Free will & morality, fairness & the burden of existence: So that it will be morally responsible for its actions, the created being is given a share of the Creator’s free will - the attribute that underlies Creation itself.[10] In biblical terms, humans were created “in the image of God”[11] with some infusion of the Divine during the Creation process: “And God breathed into man the spirit of life”[12].
As it is not fair to create an entity burdened by existence, and plagued by suffering, it makes sense to create the being in an idyllic environment (the Garden of Eden) to gain its retroactive acquiescence to having been created. It is similarly unfair to impose the obligation of moral responsibility on a being that did not choose it. The being could reject its moral responsibility by claiming that it had not chosen to be faced with moral dilemmas.
A situation can therefore be arranged whereby the being itself chooses whether or not to bear the burden of moral responsibility. The Creator forbids the assumption of this burden, so that the responsibility of the choice becomes that of the chooser alone.[13]
With the assumption of moral responsibility and the acquisition of free-willed consciousness, purposive history can begin.
[1] The great majority of philosophers and scientists would likely agree that neither atheism nor religion can be proved or disproved.

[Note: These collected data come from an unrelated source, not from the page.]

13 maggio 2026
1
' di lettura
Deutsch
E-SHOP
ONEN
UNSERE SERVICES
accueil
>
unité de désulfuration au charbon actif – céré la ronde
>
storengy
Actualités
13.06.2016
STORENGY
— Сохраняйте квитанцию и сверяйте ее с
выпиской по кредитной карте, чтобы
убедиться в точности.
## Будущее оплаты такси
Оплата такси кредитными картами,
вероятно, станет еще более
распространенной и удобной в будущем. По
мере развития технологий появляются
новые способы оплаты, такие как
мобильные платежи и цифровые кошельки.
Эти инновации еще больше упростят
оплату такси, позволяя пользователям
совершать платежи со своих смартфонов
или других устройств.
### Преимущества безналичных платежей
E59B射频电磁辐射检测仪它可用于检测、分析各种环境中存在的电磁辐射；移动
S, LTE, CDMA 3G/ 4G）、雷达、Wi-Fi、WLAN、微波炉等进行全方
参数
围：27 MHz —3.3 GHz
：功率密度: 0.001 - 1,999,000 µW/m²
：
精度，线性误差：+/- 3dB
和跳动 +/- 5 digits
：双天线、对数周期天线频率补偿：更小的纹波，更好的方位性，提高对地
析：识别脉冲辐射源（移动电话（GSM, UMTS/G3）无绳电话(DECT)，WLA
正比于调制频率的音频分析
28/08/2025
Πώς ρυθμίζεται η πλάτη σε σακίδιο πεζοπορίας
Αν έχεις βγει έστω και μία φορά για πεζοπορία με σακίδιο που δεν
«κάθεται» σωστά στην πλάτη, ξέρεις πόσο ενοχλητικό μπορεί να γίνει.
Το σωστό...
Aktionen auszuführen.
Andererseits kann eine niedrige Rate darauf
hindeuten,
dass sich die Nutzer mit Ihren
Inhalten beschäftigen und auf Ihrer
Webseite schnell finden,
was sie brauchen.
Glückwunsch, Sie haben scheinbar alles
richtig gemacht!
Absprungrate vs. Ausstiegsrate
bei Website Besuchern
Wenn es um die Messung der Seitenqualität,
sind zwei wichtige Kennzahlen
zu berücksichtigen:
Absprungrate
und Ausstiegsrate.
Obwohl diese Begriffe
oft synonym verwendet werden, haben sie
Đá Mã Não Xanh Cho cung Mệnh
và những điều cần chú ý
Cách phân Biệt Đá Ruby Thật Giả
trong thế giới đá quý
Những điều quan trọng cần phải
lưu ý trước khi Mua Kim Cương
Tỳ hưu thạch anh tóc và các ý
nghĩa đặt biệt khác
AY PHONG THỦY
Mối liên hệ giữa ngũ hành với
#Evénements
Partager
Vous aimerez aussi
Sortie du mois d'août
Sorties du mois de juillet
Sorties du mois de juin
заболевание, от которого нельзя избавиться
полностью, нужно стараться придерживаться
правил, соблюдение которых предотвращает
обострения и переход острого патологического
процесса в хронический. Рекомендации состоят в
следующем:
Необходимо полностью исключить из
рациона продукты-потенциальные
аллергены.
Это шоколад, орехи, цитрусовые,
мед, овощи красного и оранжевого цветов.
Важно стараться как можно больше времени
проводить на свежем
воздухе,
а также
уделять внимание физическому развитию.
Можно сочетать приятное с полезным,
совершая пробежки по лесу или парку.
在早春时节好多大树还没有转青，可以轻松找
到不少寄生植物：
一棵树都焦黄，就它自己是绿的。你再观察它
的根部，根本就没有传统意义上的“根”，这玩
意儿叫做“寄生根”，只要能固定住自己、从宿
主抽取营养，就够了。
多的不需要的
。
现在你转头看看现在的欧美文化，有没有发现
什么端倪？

[2] According to the view, a person’s actions are the result of ‘nature and nurture’, or ‘genes and environment’. Since the genes are from nature, if God created nature then they are from God. Similarly, nurture is the environment created by other people, but the actions of these other people are the result of their own nature and nurture, and so on backwards to the first people. In this sense ‘nurture’ is also indirectly ‘nature’.
[3] Nevertheless our intuitions about what is logical make true free will counterintuitive. Thus our intuition is in favor of the idea of true free will, but our conception of logic makes the same true free will counterintuitive.